Policies are a programmable set of safeguards which can be configured to validate actions taken in your organization.

About this task

You must sett up three initial Policies in order to lock down your organization:
Permission Assignment
Requires quorum approval before assigning permissions to any user. This way a rogue admin cannot create fake users with elevated permissions by himself.
Permission Modification
Ensure permission sets cannot be modified without quorum approval, to prevent a rogue actor to elevate existing roles by whitelisting extra actions.
Policy Modification
A policy preventing to change policies. That’s to make sure your established policies stay in place and a quorum approval is required for modifications. Those are actually the first 3 options available when you follow the policy creation flow on the dashboard.
In the following procedure, you will control transactions by whitelisting specific recipient addresses and raise approval requests for others.

Procedure

  1. On the dashboard, navigate to Org > Policies and then click New Policy
    Figure 1. Policies
    A page displaying an option to create New Policy
  2. Select the targeted activity and then click Continue.
    For example, select Wallet usage (transfer, transaction, signature)
  3. Select the rule to evaluate.
    The policy is triggered when the rules conditions are met. For example, select Transaction recipient whitelist, click Configuration and, then paste the whitelisted destination wallet address.
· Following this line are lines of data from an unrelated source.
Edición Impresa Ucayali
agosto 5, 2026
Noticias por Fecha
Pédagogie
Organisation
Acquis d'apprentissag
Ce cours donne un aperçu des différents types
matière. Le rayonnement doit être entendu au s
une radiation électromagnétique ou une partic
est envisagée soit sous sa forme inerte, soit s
All transactions to this wallet address will go through, while all others will trigger the policy.
  4. Select an action and then click Continue.
    When a transaction triggers the policy filters, then there are different actions you can take. In this example, we will request approval from another user.

    Select Request Approval, and add an Approver group, with a quorum of 1, then click Any Employee and select the employee who should approve the transaction.

    Note: The user triggering the action can never approve it the request. Make sure that the approvers are not the same users who issues the request.
  5. Finish the configuration
    Review the summary. Click Save and sign it using the passkey.
    Figure 2. Save policy
    Summary page to review the defined policy and save it.